This week's data is from dataisplural/data.world.
There are some additional datasets that may be interesting in relation to this data - namely US population and gas prices over time.
There's also some shapefiles you might be able to use with the sf
package.
Lastly, a fivethirtyeight
article covered this dataset with lots of great visualizations to copy or build off of.
park_visits <- readr::read_csv("https://raw.githubusercontent.com/rfordatascience/tidytuesday/master/data/2019/2019-09-17/national_parks.csv")
state_pop <- readr::read_csv("https://raw.githubusercontent.com/rfordatascience/tidytuesday/master/data/2019/2019-09-17/state_pop.csv")
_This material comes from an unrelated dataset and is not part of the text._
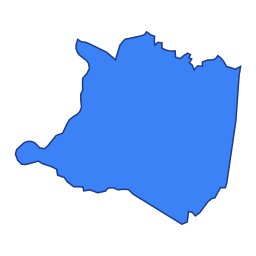 the district of Ibarama, Rio Grande do Sul, Brazil
{"feature_id": "56859067B60880352226675", "entity_name": "Ibarama", "entity_type": "district", "adm_level": 2, "iso_a3": "BRA", "parent_name": "Brazil", "parent_adm1": "Rio Grande do Sul", "projection": "mercator", "projection_center": [-53.186, -29.418], "detail": "fine", "context": "isolated", "style": "filled", "palette": "blue", "viewbox_px": 256, "rotation_deg": 0, "n_neighbors": 0, "source": "geoboundaries", "source_scale": "gbopen_adm2", "svg_char_len": 1435}
<svg xmlns="http://www.w3.org/2000/svg" viewBox="0 0 256 256"><path d="M181.9,224.2L187.2,222.0L187.9,217.1L188.4,211.6L192.3,212.3L195.3,215.9L199.6,212.8L207.8,201.9L211.6,198.6L214.7,198.0L220.5,187.7L225.3,187.7L226.7,183.4L235.8,121.4L239.1,75.4L240.6,66.5L235.2,69.2L231.0,67.7L226.5,66.5L223.6,61.3L220.7,57.8L217.8,55.6L215.5,58.8L212.1,59.9L208.0,60.0L202.4,61.9L202.4,66.3L197.6,65.9L194.1,69.8L192.1,64.9L189.3,62.8L191.7,59.0L188.8,57.8L190.5,54.8L187.6,53.2L184.2,55.2L180.2,58.6L175.5,57.2L175.2,50.9L170.4,51.1L166.6,50.3L162.0,48.2L162.0,43.0L157.7,42.3L155.1,45.2L154.3,41.4L154.6,36.3L150.4,34.7L146.6,31.8L144.4,34.7L140.2,36.1L124.9,39.3L119.9,45.2L115.5,59.8L106.4,52.1L89.4,43.8L86.1,42.4L81.5,41.9L77.7,39.4L76.1,44.8L76.1,48.7L77.7,52.9L80.1,55.6L83.8,58.5L86.6,60.5L88.6,63.5L89.4,68.4L87.1,73.2L82.7,78.4L82.5,84.6L82.7,89.9L80.8,94.2L80.8,99.9L81.5,107.3L79.9,111.4L77.1,114.4L73.7,116.4L69.3,119.8L66.7,124.4L64.3,129.7L62.5,133.3L56.2,135.5L47.1,146.6L44.2,148.7L39.8,147.9L34.9,142.9L31.4,141.4L27.9,141.4L24.1,142.7L16.7,149.5L15.4,154.0L17.7,160.3L21.6,164.2L25.5,164.6L38.3,161.1L42.5,163.7L51.1,166.5L56.6,169.1L57.6,175.1L60.9,176.4L64.3,177.4L67.2,181.7L73.6,186.7L77.5,186.7L83.1,187.1L83.7,190.9L89.8,190.0L94.1,191.4L97.5,192.8L105.2,191.2L108.1,188.1L112.8,187.7L118.4,189.9L122.6,189.3L128.4,189.5L133.0,194.0L136.4,196.2L181.9,224.2Z" fill="#3b82f6" stroke="#1e3a8a" stroke-width="1.5"/></svg>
gas_price <- readr::read_csv("https://raw.githubusercontent.com/rfordatascience/tidytuesday/master/data/2019/2019-09-17/gas_price.csv")
variable | class | description |
---|---|---|
year_raw | integer | Year of record |
gnis_id | character | ID for shapefile and long-lat lookup |
geometry | character | Geometric shape for shapefile |
metadata | character | URL to metadata about the park |
number_of_records | double | Number of records |
parkname | character | Full park name |
region | character | US Region where park is located |
state | character | State abbreviation |
unit_code | character | Park code abbreviation |
unit_name | character | Park Unit name |
unit_type | character | Park unit type |
visitors | double | Number of visitors |
variable | class | description |
---|---|---|
year | integer | Jan 1st of year |
state | character | State abbreviation |
pop | double | Population |
variable | class | description |
---|---|---|
year | double | Year (Jan 1st) |
gas_current | double | Gas price in that year (dollars/gallon) |
gas_constant | double | Gas price (constant 2015 dollars/gallon) |
variable | class | description |
---|---|---|
lon | double | longitude |
lat | double | latitude |
gnis_id | character | ID for shapefile and long-lat lookup |
library(tidyverse)
library(rvest)
df_raw <- read_csv(here::here("2019/2019-09-17/All National Parks Visitation 1904-2016.csv"))
df <- df_raw %>%
janitor::clean_names() %>%
mutate(date = lubridate::mdy_hms(year)) %>%
select(date, gnis_id, geometry:year_raw)
df %>%
write_csv(here::here("2019/2019-09-17/national_parks.csv"))
# Get pop data
url <- "https://en.wikipedia.org/wiki/List_of_U.S._states_and_territories_by_historical_population"
raw_html <- url %>%
read_html() %>%
html_table()
pop_df <- raw_html %>%
chuck(5) %>%
gather(key = "state", value = "pop", AL:DC) %>%
rename("year" = 1) %>%
mutate(pop = str_remove_all(pop, ","),
pop = as.double(pop))
pop_df %>%
write_csv(here::here("2019/2019-09-17", "state_pop.csv"))
# Get gas prices
url2 <- "https://www.energy.gov/eere/vehicles/fact-915-march-7-2016-average-historical-annual-gasoline-pump-price-1929-2015"
raw_gas <- url2 %>%
read_html() %>%
html_table()
gas <- raw_gas %>%
chuck(1) %>%
set_names(nm = c("year", "gas_current", "gas_constant")) %>%
as_tibble() %>%
filter(!str_detect(year, "Source")) %>%
mutate(year = as.double(year),
gas_current = as.double(gas_current),
gas_constant = as.double(gas_constant))